The company claims its approach is twice as fast and ten times more cost-effective than conventional breeding programmes.

A Naturally Caffeine-Free Arabica

Beyond Robustica, Amatera is also developing a naturally caffeine-free Arabica variety. Unlike conventional decaf, which relies on solvent processes or supercritical CO2 to strip caffeine after harvest, a naturally caffeine-free bean would eliminate that step entirely. The result: a decaf that retains more of the origin’s character, without the processing overhead.

Why This Matters

The maths are stark. Global coffee consumption is expected to double by 2050. Rising temperatures are already pushing production uphill in Ethiopia, Colombia, and Central America—but there’s only so much mountain left. Specialty roasters depend on terroir-driven beans from established growing regions, and climate volatility threatens that supply chain.
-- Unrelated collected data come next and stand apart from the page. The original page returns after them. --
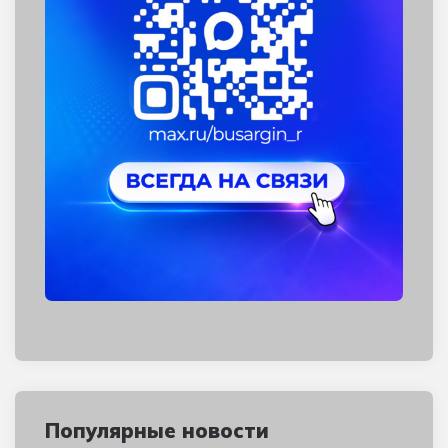
Популярные новости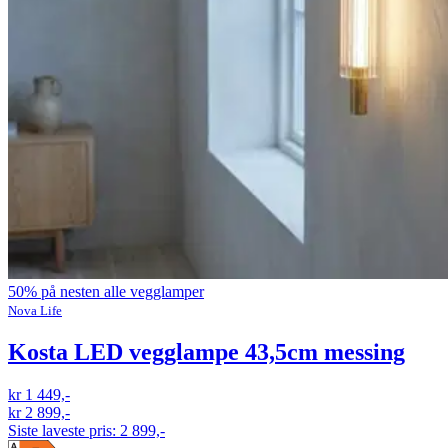
50% på nesten alle vegglamper
Nova Life
Kosta LED vegglampe 43,5cm messing
kr 1 449,-
kr 2 899,-
Siste laveste pris:
2 899,-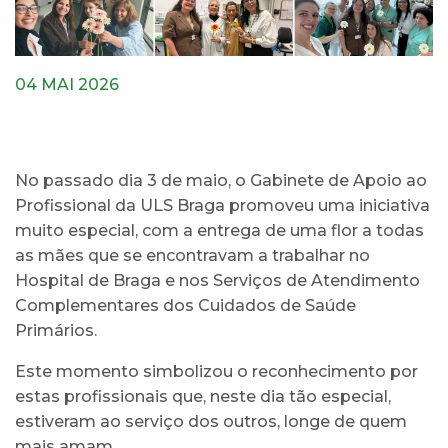
04 MAI 2026
No passado dia 3 de maio, o Gabinete de Apoio ao
Profissional da ULS Braga promoveu uma iniciativa
muito especial, com a entrega de uma flor a todas
as mães que se encontravam a trabalhar no
Hospital de Braga e nos Serviços de Atendimento
Complementares dos Cuidados de Saúde
Primários.
Este momento simbolizou o reconhecimento por
estas profissionais que, neste dia tão especial,
estiveram ao serviço dos outros, longe de quem
mais amam.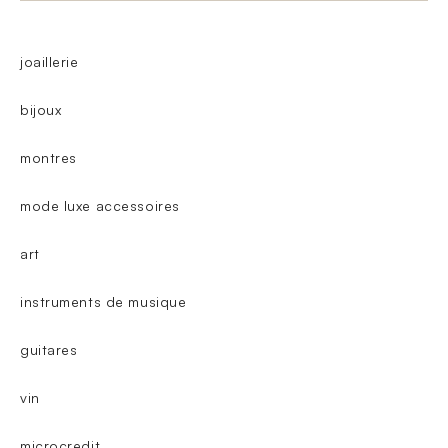
joaillerie
bijoux
montres
mode luxe accessoires
art
instruments de musique
guitares
vin
microcredit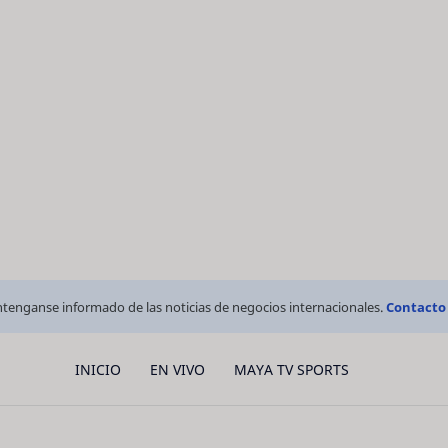
tenganse informado de las noticias de negocios internacionales.
Contacto
INICIO
EN VIVO
MAYA TV SPORTS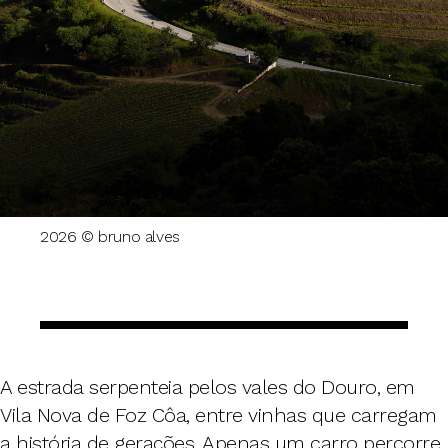
2026 © bruno alves
A estrada serpenteia pelos vales do Douro, em
Vila Nova de Foz Côa, entre vinhas que carregam
a história de gerações. Apenas um carro percorre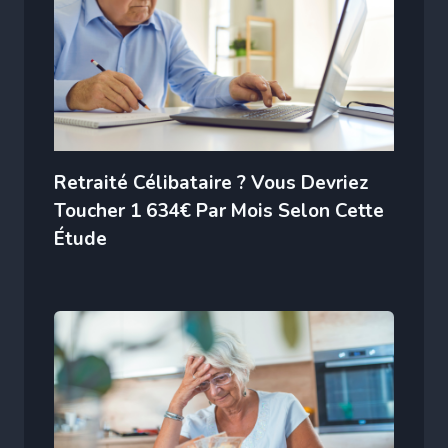
Retraité Célibataire ? Vous Devriez
Toucher 1 634€ Par Mois Selon Cette
Étude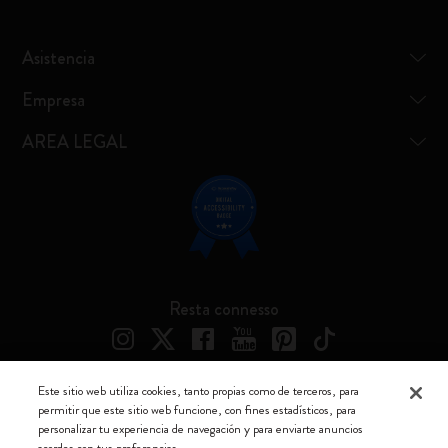
Asistencia
Empresa
AREA LEGAL
Resta connesso
Este sitio web utiliza cookies, tanto propias como de terceros, para
permitir que este sitio web funcione, con fines estadísticos, para
Moleskine ® es una marca registrada de Moleskine Srl a socio unico
personalizar tu experiencia de navegación y para enviarte anuncios
acordes con tus preferencias.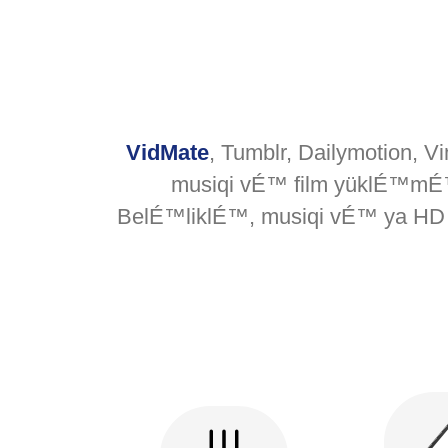
VidMate
, Tumblr, Dailymotion, 
musiqi vÉ™ film yüklÉ™mÉ
BelÉ™liklÉ™, musiqi vÉ™ ya HD 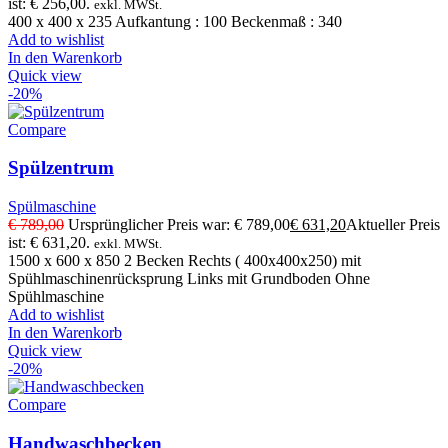
ist: € 256,00.
exkl. MWSt.
400 x 400 x 235 Aufkantung : 100 Beckenmaß : 340
Add to wishlist
In den Warenkorb
Quick view
-20%
Compare
Spülzentrum
Spülmaschine
€
789,00
Ursprünglicher Preis war: € 789,00
€
631,20
Aktueller Preis
ist: € 631,20.
exkl. MWSt.
1500 x 600 x 850 2 Becken Rechts ( 400x400x250) mit
Spühlmaschinenrücksprung Links mit Grundboden Ohne
Spühlmaschine
Add to wishlist
In den Warenkorb
Quick view
-20%
Compare
Handwaschbecken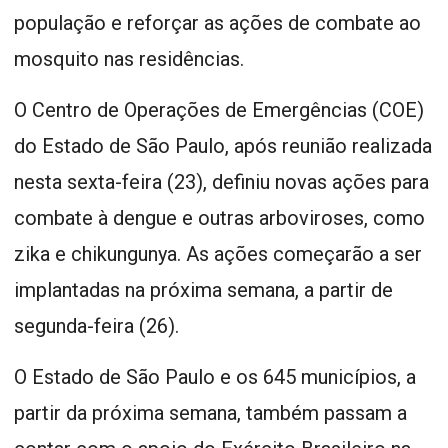
população e reforçar as ações de combate ao
mosquito nas residências.
O Centro de Operações de Emergências (COE)
do Estado de São Paulo, após reunião realizada
nesta sexta-feira (23), definiu novas ações para
combate à dengue e outras arboviroses, como
zika e chikungunya. As ações começarão a ser
implantadas na próxima semana, a partir de
segunda-feira (26).
O Estado de São Paulo e os 645 municípios, a
partir da próxima semana, também passam a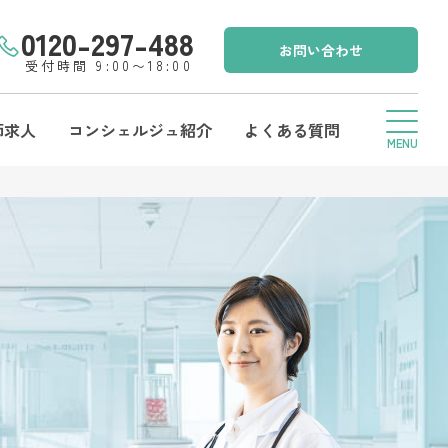
0120-297-488
お問い合わせ
受付時間 9:00〜18:00
師求人
コンシェルジュ紹介
よくある質問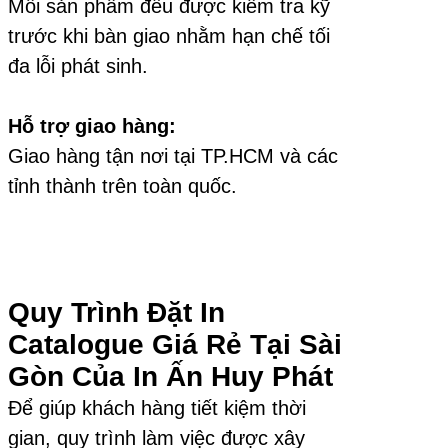
Mỗi sản phẩm đều được kiểm tra kỹ
trước khi bàn giao nhằm hạn chế tối
đa lỗi phát sinh.
Hỗ trợ giao hàng:
Giao hàng tận nơi tại TP.HCM và các
tỉnh thành trên toàn quốc.
Quy Trình Đặt In
Catalogue Giá Rẻ Tại Sài
Gòn Của In Ấn Huy Phát
Để giúp khách hàng tiết kiệm thời
gian, quy trình làm việc được xây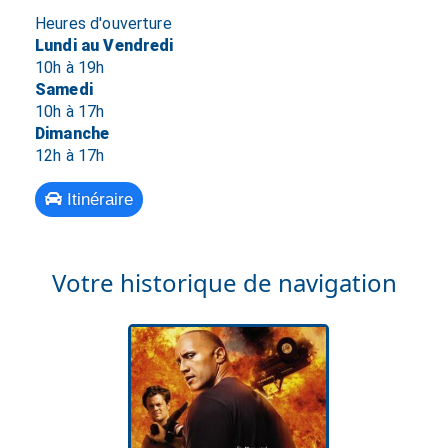
Heures d'ouverture
Lundi au Vendredi
10h à 19h
Samedi
10h à 17h
Dimanche
12h à 17h
Itinéraire
Votre historique de navigation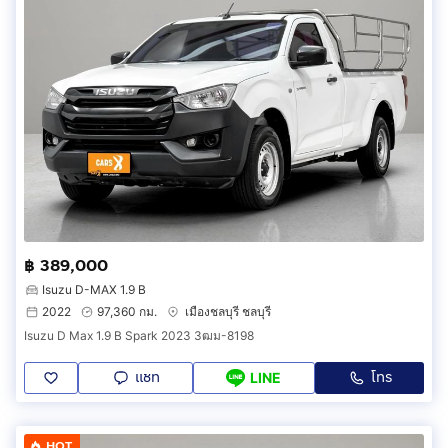
฿ 389,000
Isuzu D-MAX 1.9 B
2022
97,360 กม.
เมืองชลบุรี ชลบุรี
Isuzu D Max 1.9 B Spark 2023 3ฒม-8198
แชท
โทร
LINE
HOT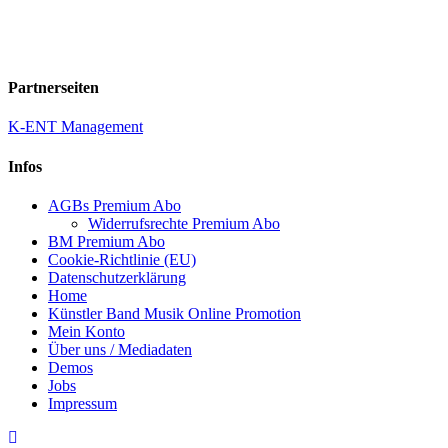
Partnerseiten
K-ENT Management
Infos
AGBs Premium Abo
Widerrufsrechte Premium Abo
BM Premium Abo
Cookie-Richtlinie (EU)
Datenschutzerklärung
Home
Künstler Band Musik Online Promotion
Mein Konto
Über uns / Mediadaten
Demos
Jobs
Impressum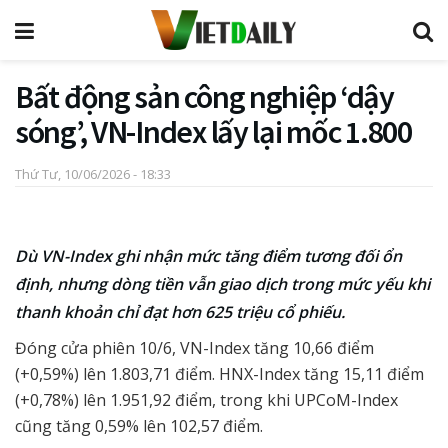
Bất động sản công nghiệp ‘dậy
sóng’, VN-Index lấy lại mốc 1.800
Thứ Tư, 10/06/2026 - 18:33
Dù VN-Index ghi nhận mức tăng điểm tương đối ổn
định, nhưng dòng tiền vẫn giao dịch trong mức yếu khi
thanh khoản chỉ đạt hơn 625 triệu cổ phiếu.
Đóng cửa phiên 10/6, VN-Index tăng 10,66 điểm
(+0,59%) lên 1.803,71 điểm. HNX-Index tăng 15,11 điểm
(+0,78%) lên 1.951,92 điểm, trong khi UPCoM-Index
cũng tăng 0,59% lên 102,57 điểm.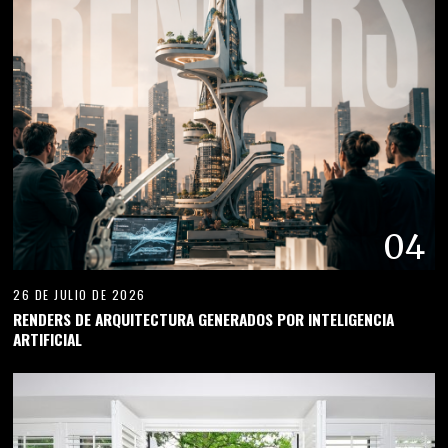
04
26 DE JULIO DE 2026
RENDERS DE ARQUITECTURA GENERADOS POR INTELIGENCIA
ARTIFICIAL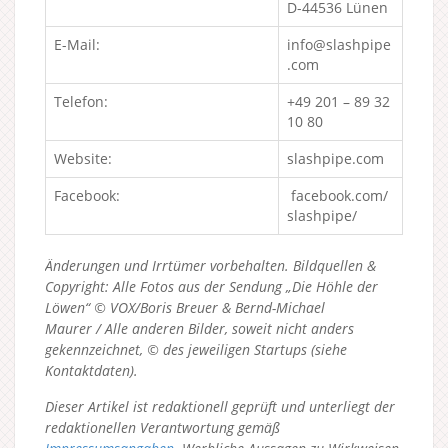
D-44536 Lünen
E-Mail:
info@slashpipe
.com
Telefon:
+49 201 – 89 32
10 80
Website:
slashpipe.com
Facebook:
facebook.com/
slashpipe/
Änderungen und Irrtümer vorbehalten. Bildquellen &
Copyright: Alle Fotos aus der Sendung „Die Höhle der
Löwen“ © VOX/Boris Breuer & Bernd-Michael
Maurer / Alle anderen Bilder, soweit nicht anders
gekennzeichnet, © des jeweiligen Startups (siehe
Kontaktdaten).
Dieser Artikel ist redaktionell geprüft und unterliegt der
redaktionellen Verantwortung gemäß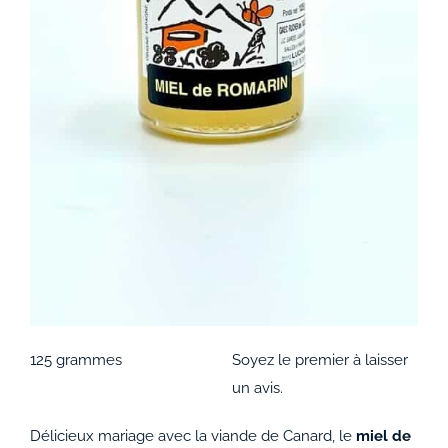
ACCOMPAGNEMENTS
AVANTAGES
0
125 grammes
Soyez le premier à laisser
un avis.
Délicieux mariage avec la viande de Canard, le
miel de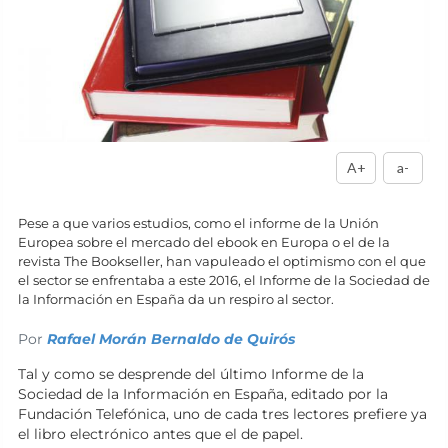
A+
a-
Pese a que varios estudios, como el informe de la Unión
Europea sobre el mercado del ebook en Europa o el de la
revista The Bookseller, han vapuleado el optimismo con el que
el sector se enfrentaba a este 2016, el Informe de la Sociedad de
la Información en España da un respiro al sector.
Por
Rafael Morán Bernaldo de Quirós
Tal y como se desprende del último Informe de la
Sociedad de la Información en España, editado por la
Fundación Telefónica, uno de cada tres lectores prefiere ya
el libro electrónico antes que el de papel.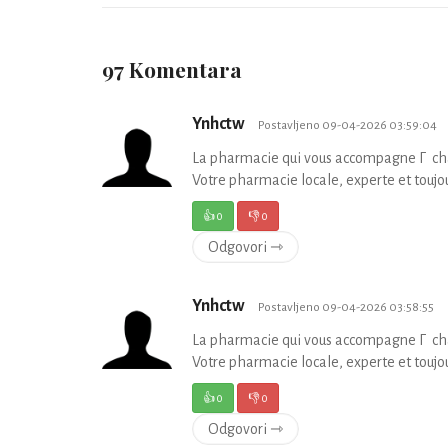
97 Komentara
Ynhctw
Postavljeno 09-04-2026 03:59:04
La pharmacie qui vous accompagne Г cha
Votre pharmacie locale, experte et toujou
👍
0
👎
0
Odgovori ⇾
Ynhctw
Postavljeno 09-04-2026 03:58:55
La pharmacie qui vous accompagne Г cha
Votre pharmacie locale, experte et toujou
👍
0
👎
0
Odgovori ⇾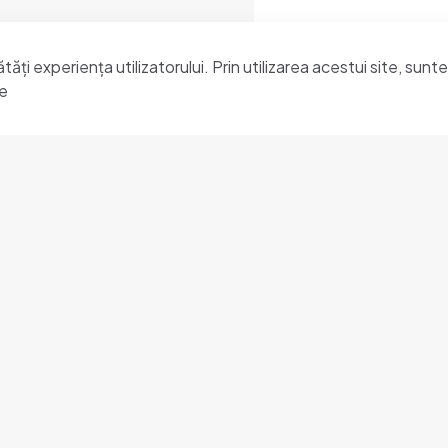
ți experiența utilizatorului. Prin utilizarea acestui site, sunte
te
Regista Administrare
Li
Verificarea cererilor
Or
Formulare electronice
C
Sesizări
Monitorul oficial local
6 246 636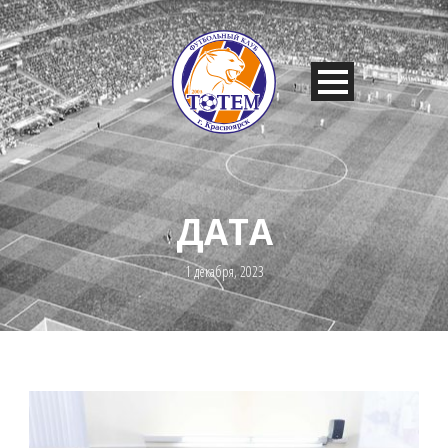
ДАТА
1 декабря, 2023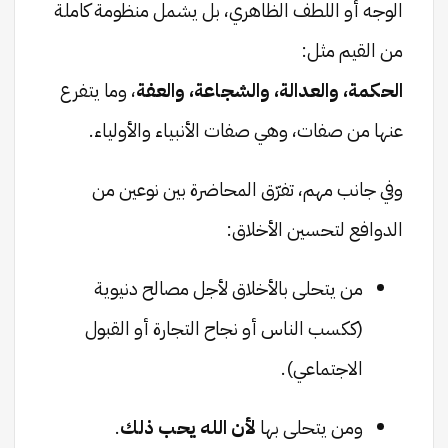
الوجه أو اللطف الظاهري، بل يشمل منظومة كاملة
من القيم مثل:
الحكمة، والعدالة، والشجاعة، والعفة
، وما يتفرع
عنها من صفات، وهي صفات الأنبياء والأولياء.
وفي جانب مهم، تفرّق المحاضرة بين نوعين من
الدوافع لتحسين الأخلاق:
من يتحلى بالأخلاق لأجل مصالح دنيوية
(ككسب الناس أو نجاح التجارة أو القبول
الاجتماعي).
ومن يتحلى بها
لأن الله يحب ذلك
.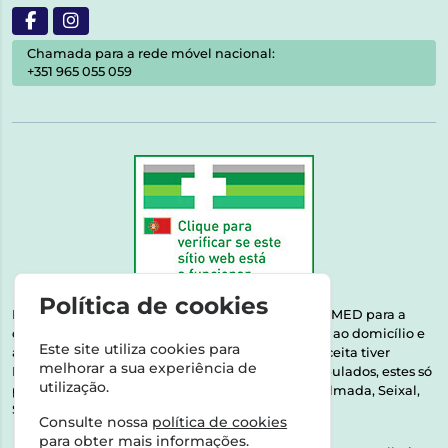
Chamada para a rede móvel nacional:
+351 965 055 059
Política de cookies
Esta farmácia encontra-se autorizada pelo INFARMED para a
dispensa de medicamentos e produtos de saúde ao domicílio e
Este site utiliza cookies para
através da internet. Medicamentos | Se na sua receita tiver
melhorar a sua experiência de
MSRM, MNSRM, MSRMV ou Medicamentos Manipulados, estes só
utilização.
podem ser entregues nos seguintes concelhos: Almada, Seixal,
Sesimbra, Oeiras e Lisboa.
Consulte nossa
política de cookies
para obter mais informações.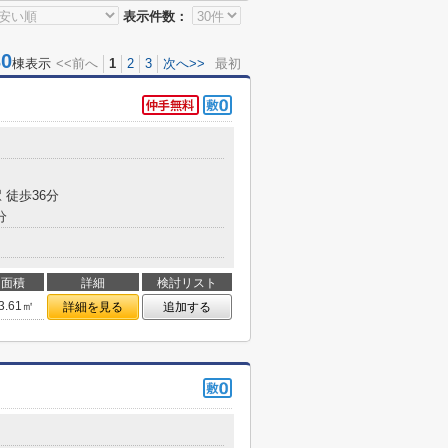
表示件数：
0
棟表示
<<前へ
1
2
3
次へ>>
最初
 徒歩36分
分
面積
詳細
検討リスト
3.61㎡
詳細を見る
追加する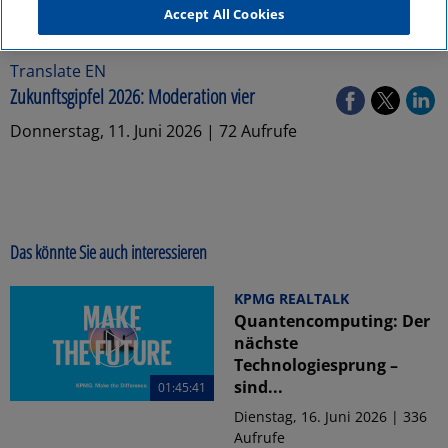
Accept All Cookies
Translate EN
Zukunftsgipfel 2026: Moderation vier
Donnerstag, 11. Juni 2026 | 72 Aufrufe
Das könnte Sie auch interessieren
KPMG REALTALK
Quantencomputing: Der
nächste
Technologiesprung –
sind...
01:45:41
Dienstag, 16. Juni 2026 | 336
Aufrufe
Variety innovation has historically been slow. Coffee breeding programmes at institutions like World Coffee Research take decades to bring new cultivars to market. Amatera is betting that cell-stage screening can compress those timelines dramatically.

The company expects first production by 2027, with plans to license varieties to coffee trading houses or develop them in partnership with major food companies. If Robustica delivers on its promise—Arabica’s cup profile, Robusta’s growing range—it could reshape which origins remain viable as the planet warms.

For specialty coffee drinkers who care about single-origin transparency and terroir, that’s both a challenge and an opportunity. The question isn’t whether coffee production will change, but whether breeders can keep pace.